> _Problem details_
Reproduce each entry exactly as it reads. Leave the images out.

> _Material for this task_
= = = = =

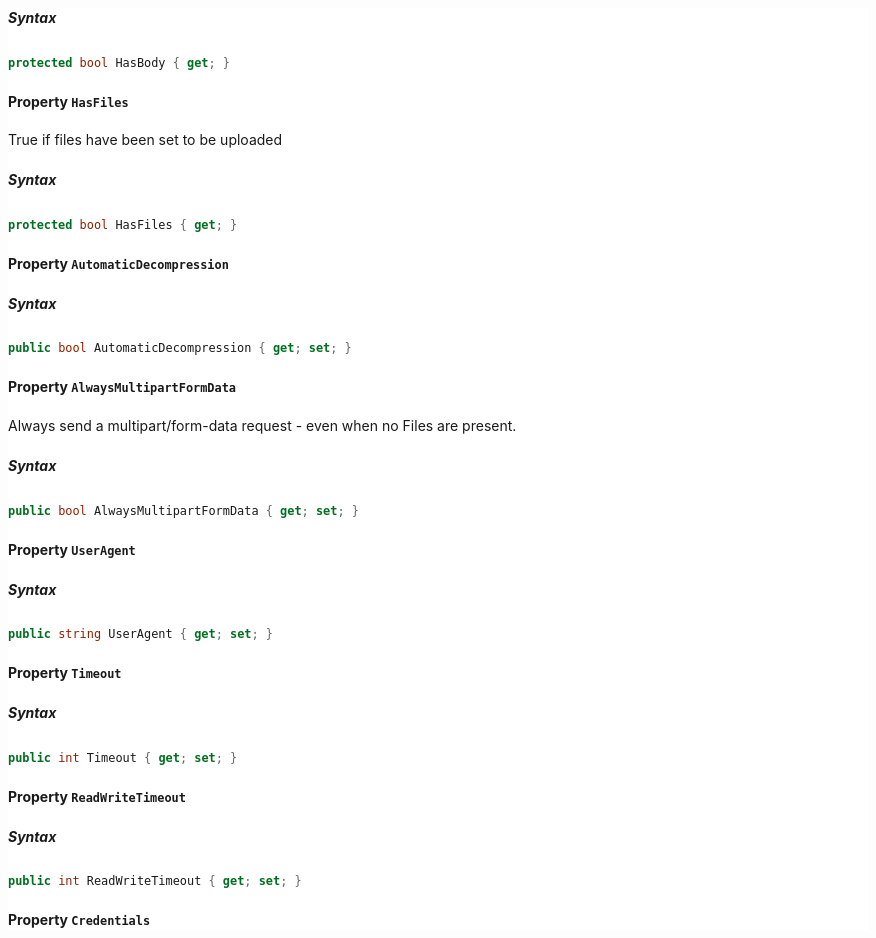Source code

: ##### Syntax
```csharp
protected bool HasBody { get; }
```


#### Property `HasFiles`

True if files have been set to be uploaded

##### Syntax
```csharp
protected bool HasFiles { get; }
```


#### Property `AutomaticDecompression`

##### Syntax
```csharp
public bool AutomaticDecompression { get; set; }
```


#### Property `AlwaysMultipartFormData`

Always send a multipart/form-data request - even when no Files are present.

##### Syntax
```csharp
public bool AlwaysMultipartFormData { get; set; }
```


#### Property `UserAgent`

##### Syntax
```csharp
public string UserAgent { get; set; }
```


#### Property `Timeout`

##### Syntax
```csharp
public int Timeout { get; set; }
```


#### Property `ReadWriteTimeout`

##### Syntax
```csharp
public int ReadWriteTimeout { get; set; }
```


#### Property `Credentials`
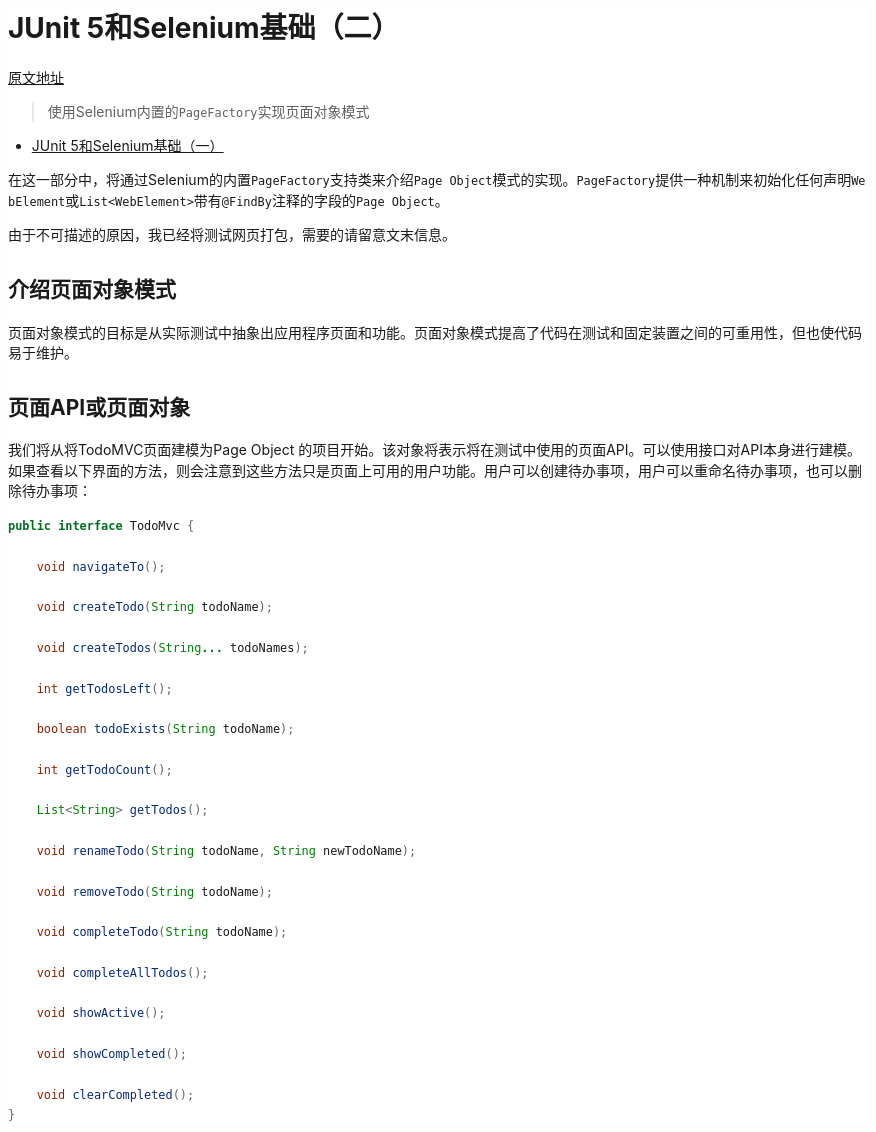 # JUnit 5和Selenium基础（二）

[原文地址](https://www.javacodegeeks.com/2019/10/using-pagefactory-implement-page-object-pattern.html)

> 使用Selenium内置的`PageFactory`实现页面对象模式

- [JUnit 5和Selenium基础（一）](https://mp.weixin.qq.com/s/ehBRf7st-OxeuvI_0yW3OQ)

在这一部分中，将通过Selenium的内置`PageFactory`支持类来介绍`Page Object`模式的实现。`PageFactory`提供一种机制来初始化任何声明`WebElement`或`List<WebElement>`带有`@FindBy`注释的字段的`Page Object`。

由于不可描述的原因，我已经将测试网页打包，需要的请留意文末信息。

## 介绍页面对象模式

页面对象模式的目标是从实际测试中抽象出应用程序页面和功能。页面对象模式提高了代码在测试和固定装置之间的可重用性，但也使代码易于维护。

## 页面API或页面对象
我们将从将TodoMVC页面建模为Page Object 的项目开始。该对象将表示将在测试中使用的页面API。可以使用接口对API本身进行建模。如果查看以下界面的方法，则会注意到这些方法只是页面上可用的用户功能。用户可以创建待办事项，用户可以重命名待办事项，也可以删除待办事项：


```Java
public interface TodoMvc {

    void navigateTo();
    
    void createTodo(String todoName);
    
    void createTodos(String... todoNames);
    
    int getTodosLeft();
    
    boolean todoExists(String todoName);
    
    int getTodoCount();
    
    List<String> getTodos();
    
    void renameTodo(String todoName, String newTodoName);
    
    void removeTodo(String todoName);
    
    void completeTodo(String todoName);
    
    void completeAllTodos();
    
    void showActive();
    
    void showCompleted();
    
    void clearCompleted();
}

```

= = = = =

> _Response below_
Source code

: ##### Syntax
```csharp
protected bool HasBody { get; }
```


#### Property `HasFiles`

True if files have been set to be uploaded

##### Syntax
```csharp
protected bool HasFiles { get; }
```


#### Property `AutomaticDecompression`

##### Syntax
```csharp
public bool AutomaticDecompression { get; set; }
```


#### Property `AlwaysMultipartFormData`

Always send a multipart/form-data request - even when no Files are present.

##### Syntax
```csharp
public bool AlwaysMultipartFormData { get; set; }
```


#### Property `UserAgent`

##### Syntax
```csharp
public string UserAgent { get; set; }
```


#### Property `Timeout`

##### Syntax
```csharp
public int Timeout { get; set; }
```


#### Property `ReadWriteTimeout`

##### Syntax
```csharp
public int ReadWriteTimeout { get; set; }
```


#### Property `Credentials`
 # JUnit 5和Selenium基础（二）

[原文地址](https://www.javacodegeeks.com/2019/10/using-pagefactory-implement-page-object-pattern.html)

> 使用Selenium内置的`PageFactory`实现页面对象模式

- [JUnit 5和Selenium基础（一）](https://mp.weixin.qq.com/s/ehBRf7st-OxeuvI_0yW3OQ)

在这一部分中，将通过Selenium的内置`PageFactory`支持类来介绍`Page Object`模式的实现。`PageFactory`提供一种机制来初始化任何声明`WebElement`或`List<WebElement>`带有`@FindBy`注释的字段的`Page Object`。

由于不可描述的原因，我已经将测试网页打包，需要的请留意文末信息。

## 介绍页面对象模式

页面对象模式的目标是从实际测试中抽象出应用程序页面和功能。页面对象模式提高了代码在测试和固定装置之间的可重用性，但也使代码易于维护。

## 页面API或页面对象
我们将从将TodoMVC页面建模为Page Object 的项目开始。该对象将表示将在测试中使用的页面API。可以使用接口对API本身进行建模。如果查看以下界面的方法，则会注意到这些方法只是页面上可用的用户功能。用户可以创建待办事项，用户可以重命名待办事项，也可以删除待办事项：


```Java
public interface TodoMvc {

    void navigateTo();
    
    void createTodo(String todoName);
    
    void createTodos(String... todoNames);
    
    int getTodosLeft();
    
    boolean todoExists(String todoName);
    
    int getTodoCount();
    
    List<String> getTodos();
    
    void renameTodo(String todoName, String newTodoName);
    
    void removeTodo(String todoName);
    
    void completeTodo(String todoName);
    
    void completeAllTodos();
    
    void showActive();
    
    void showCompleted();
    
    void clearCompleted();
}

```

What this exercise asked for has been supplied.